_WHAT THE TASK ASKS_. The copy should hold exactly the lines below from the one that contains "line: (50, 122) -> (30, 73), solid -> dashed" through the one that contains "line: (466, 267)" and nothing else, so no pictures.

_SUPPLIED DATA_.
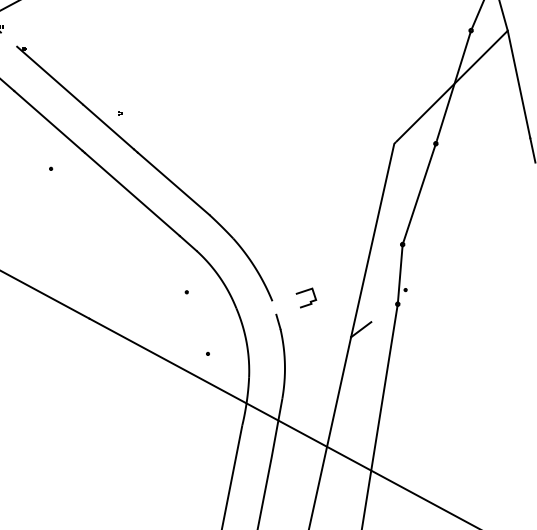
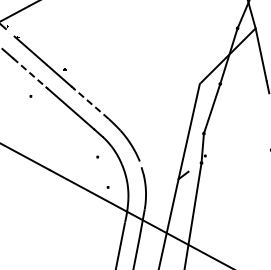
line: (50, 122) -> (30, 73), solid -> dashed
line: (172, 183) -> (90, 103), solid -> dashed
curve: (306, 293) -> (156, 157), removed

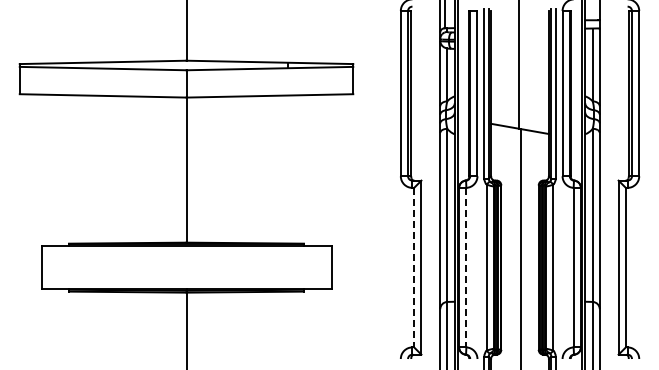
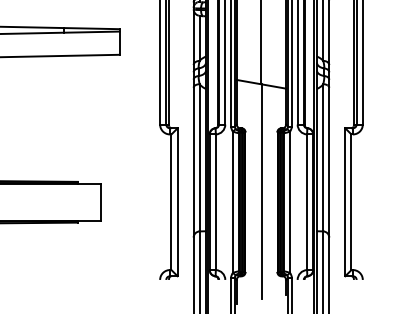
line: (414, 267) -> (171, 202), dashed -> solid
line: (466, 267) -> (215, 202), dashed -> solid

--

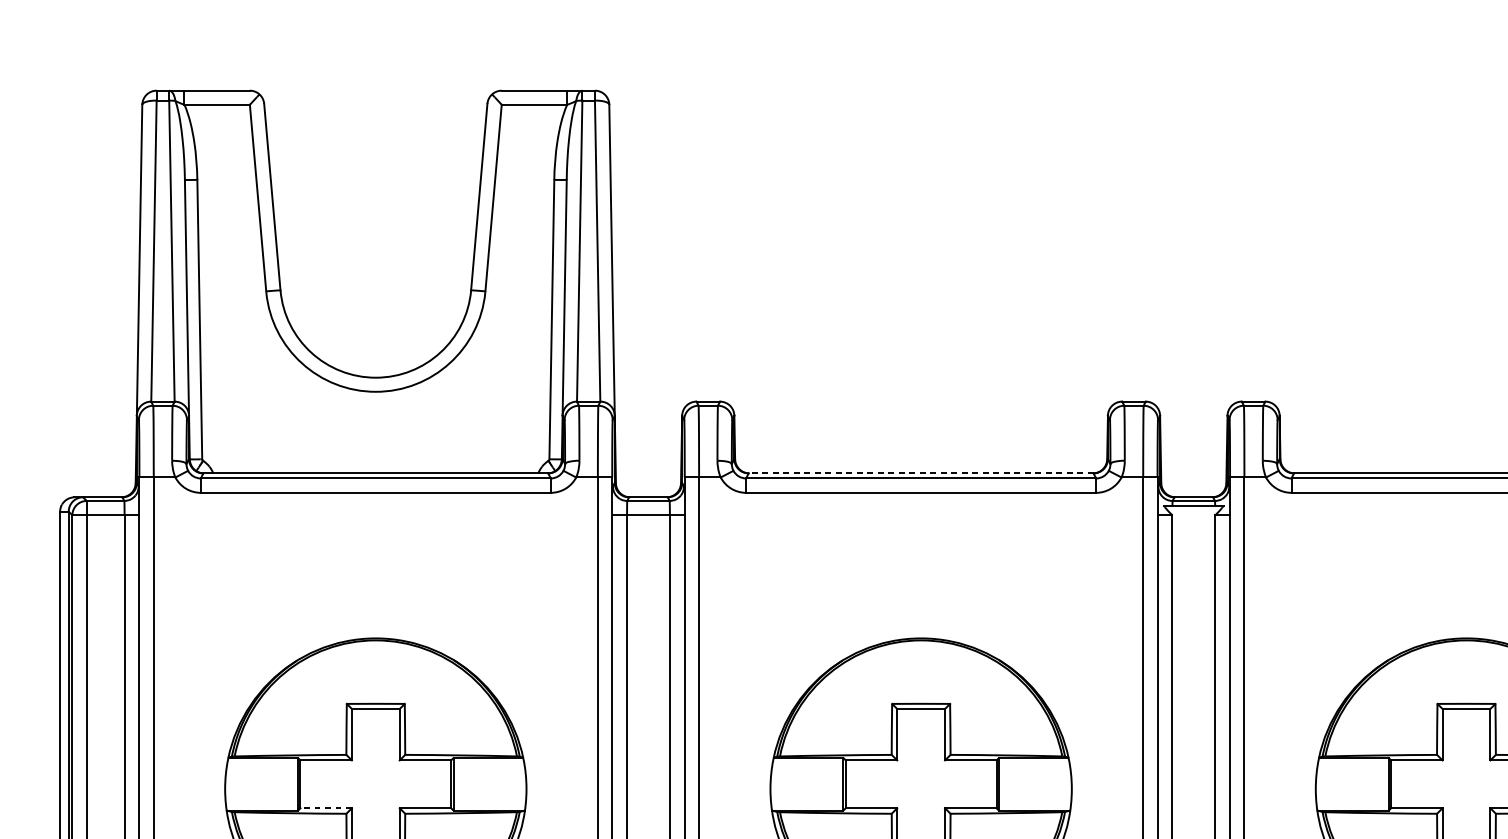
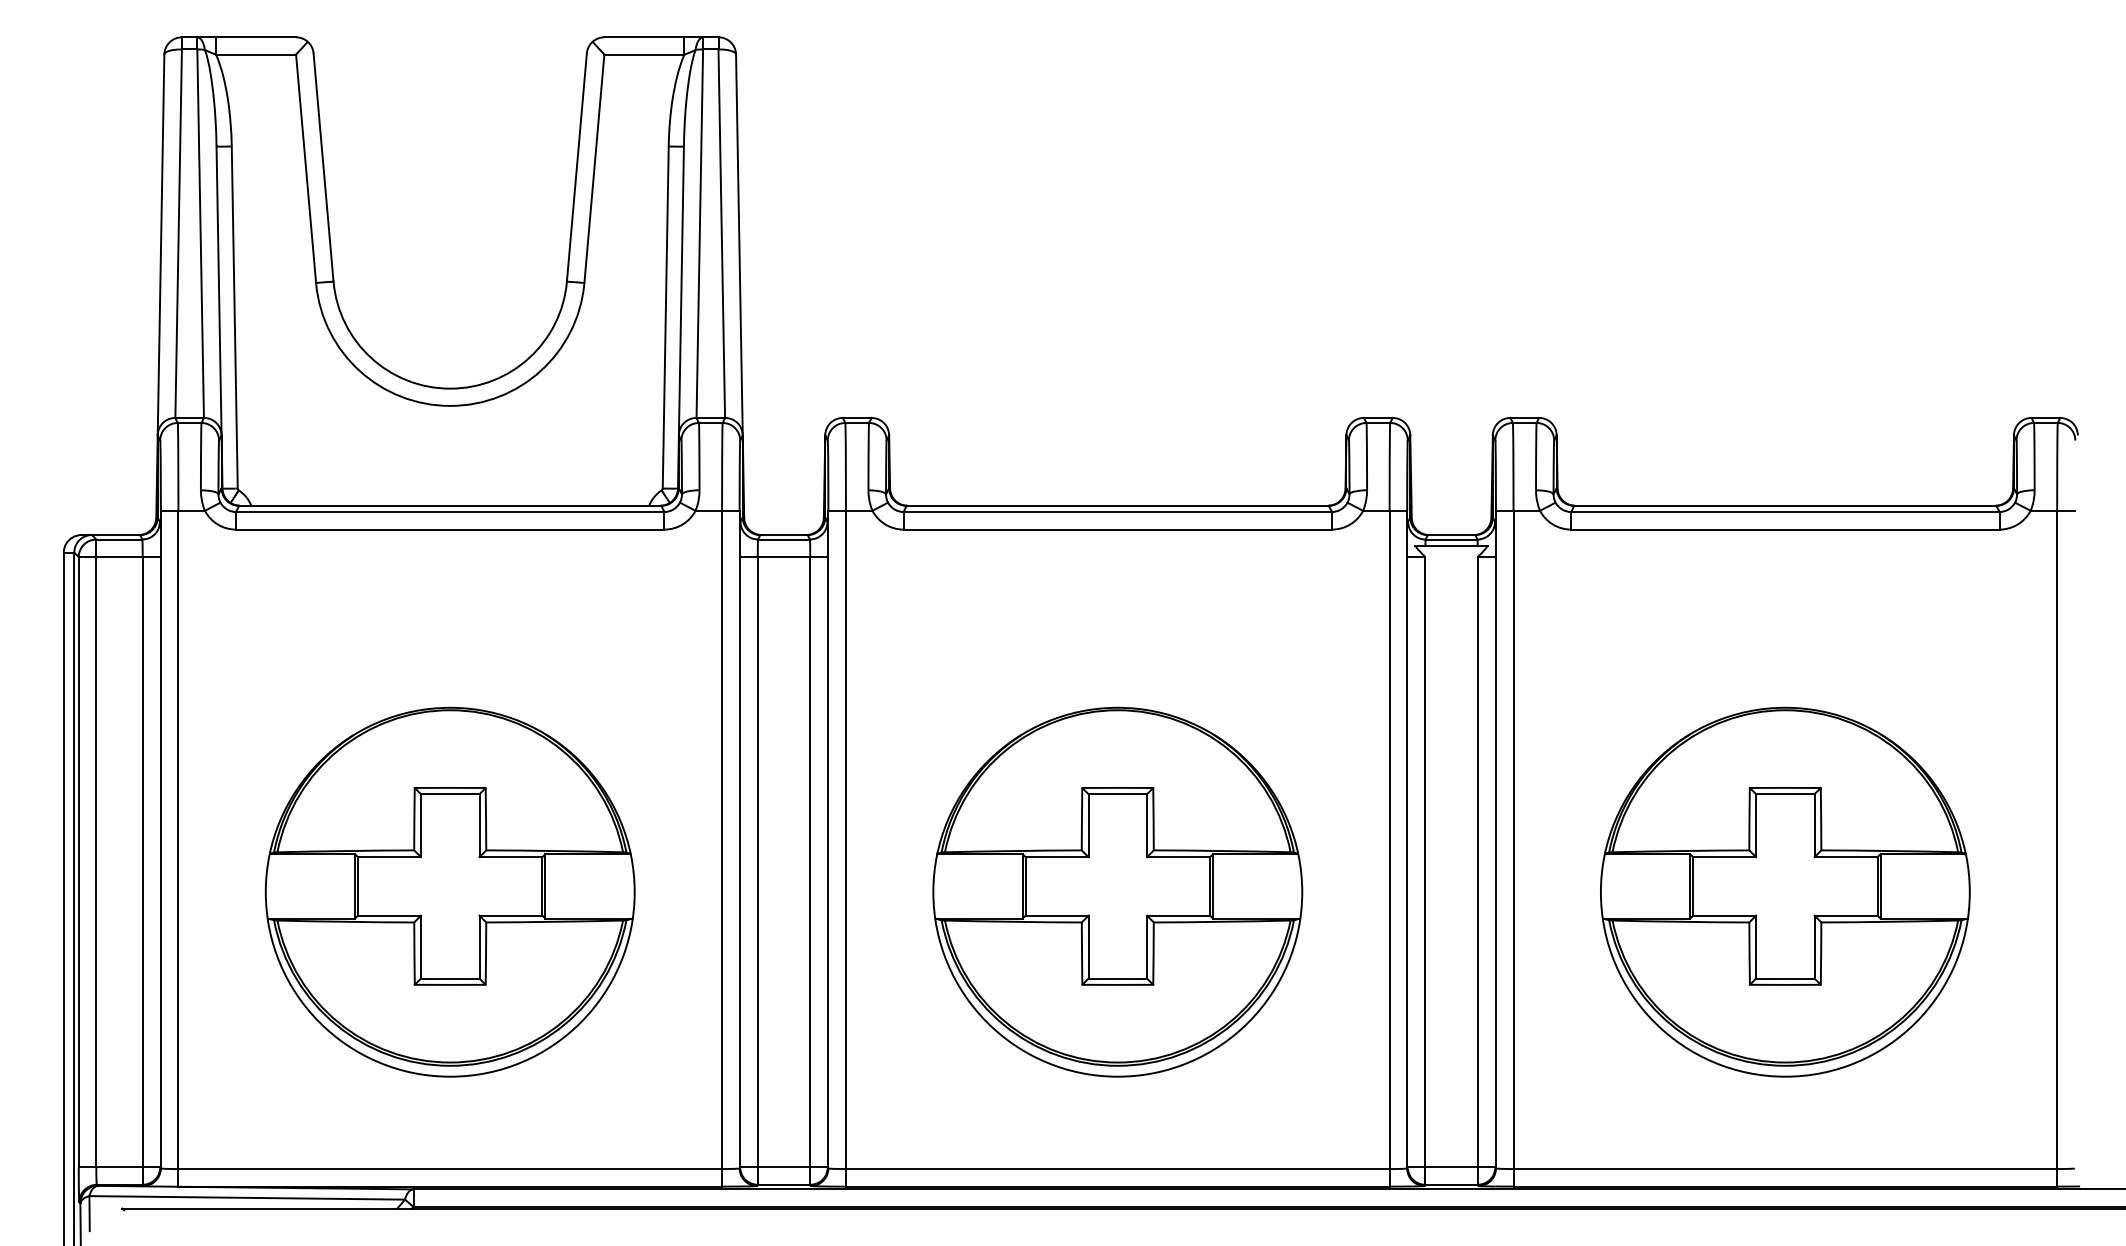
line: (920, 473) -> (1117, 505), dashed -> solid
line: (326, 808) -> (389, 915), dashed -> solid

_THE COMPLETED TASK_.
line: (50, 122) -> (30, 73), solid -> dashed
line: (172, 183) -> (90, 103), solid -> dashed
curve: (306, 293) -> (156, 157), removed

line: (414, 267) -> (171, 202), dashed -> solid
line: (466, 267) -> (215, 202), dashed -> solid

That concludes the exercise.